"At today's prices, corn brings in roughly $1,200 an acre. Safflower will bring in $750. But fertilizer is less than half the cost, the seed is less and I won't need the same irrigation or pesticides," Hoppin said.
He planted 370 safflower acres this year, up from none last year, and he doesn't plan to put any corn in the ground after planting 500 acres a year ago.
"I will know if I made the right decision about next December, but that's the nature of farming," Hoppin said.
Imperial Valley farmer Mark Osterkamp is also paying close attention to his farming costs.
"We are chasing the tiger. There's a wild grain market, but there's also a shortage of all the inputs for agriculture," said Osterkamp, who farms about 7,000 acres of wheat, sugar beets, onions and forage crops for livestock.
One problem for all farmers: the rising cost of fertilizer, which has nearly doubled in the last year, according to the Department of Agriculture.
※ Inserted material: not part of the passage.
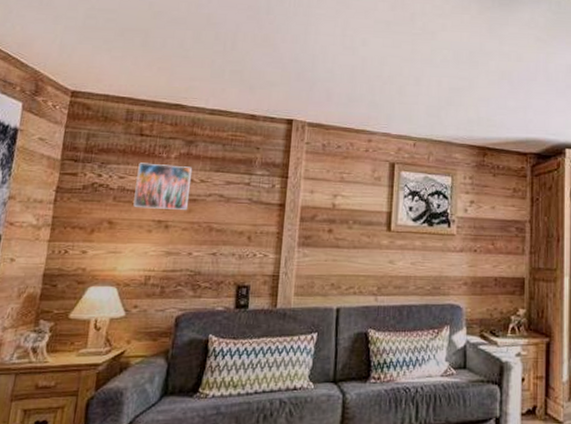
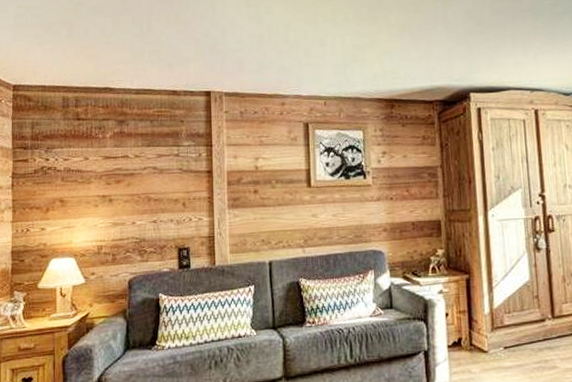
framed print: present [133,162,193,211] -> none [79,144,127,186]

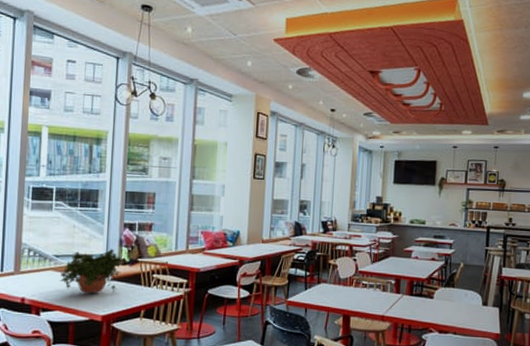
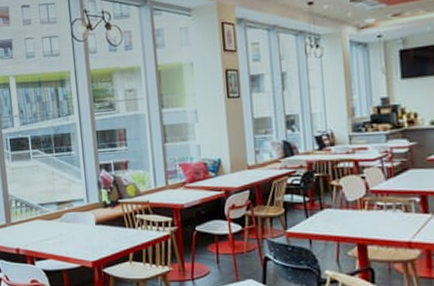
potted plant: present [59,248,123,294] -> none [47,191,104,240]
Prices have increased because the world demand for fertilizer is outstripping the supply, said Kathy Mathers, spokeswoman for the Fertilizer Institute, a Washington, D.C., trade group.
That's been made worse by the increased cost in shipping fertilizer around the world and the low value of the dollar, she said.
Many other farming costs are rising too.
The price of the diesel fuel that is used to run combines and tractors has jumped by half from a year ago, according to the USDA. Seed prices have risen more than 25% from last year, the USDA said.
Farmers are also dealing with higher rents, as landowners demand their slice of increased food prices.
Indeed, the rent for some of Osterkamp's land has jumped to $250 an acre this year, up from $175 a year ago.
Steve Dennis, who farms 6,000 acres of rice, wheat, almonds and walnuts in Colusa and Glenn counties, is also changing fertilizers in response to soaring prices for farm additives and chemicals.
A year ago, Dennis paid $500 a ton for the fertilizer he uses on rice. He is spending $1,300 a ton this year, prompting him to switch to an inferior compound that sells for less. The switch will save him as much as $130,000 this year.
Dennis also is hedging his bets by planting about 500 acres of wheat because it uses less water than rice.
I'm "paying a lot closer attention to the numbers," he said. "I am trying to get by with a little less of this and a little less of that."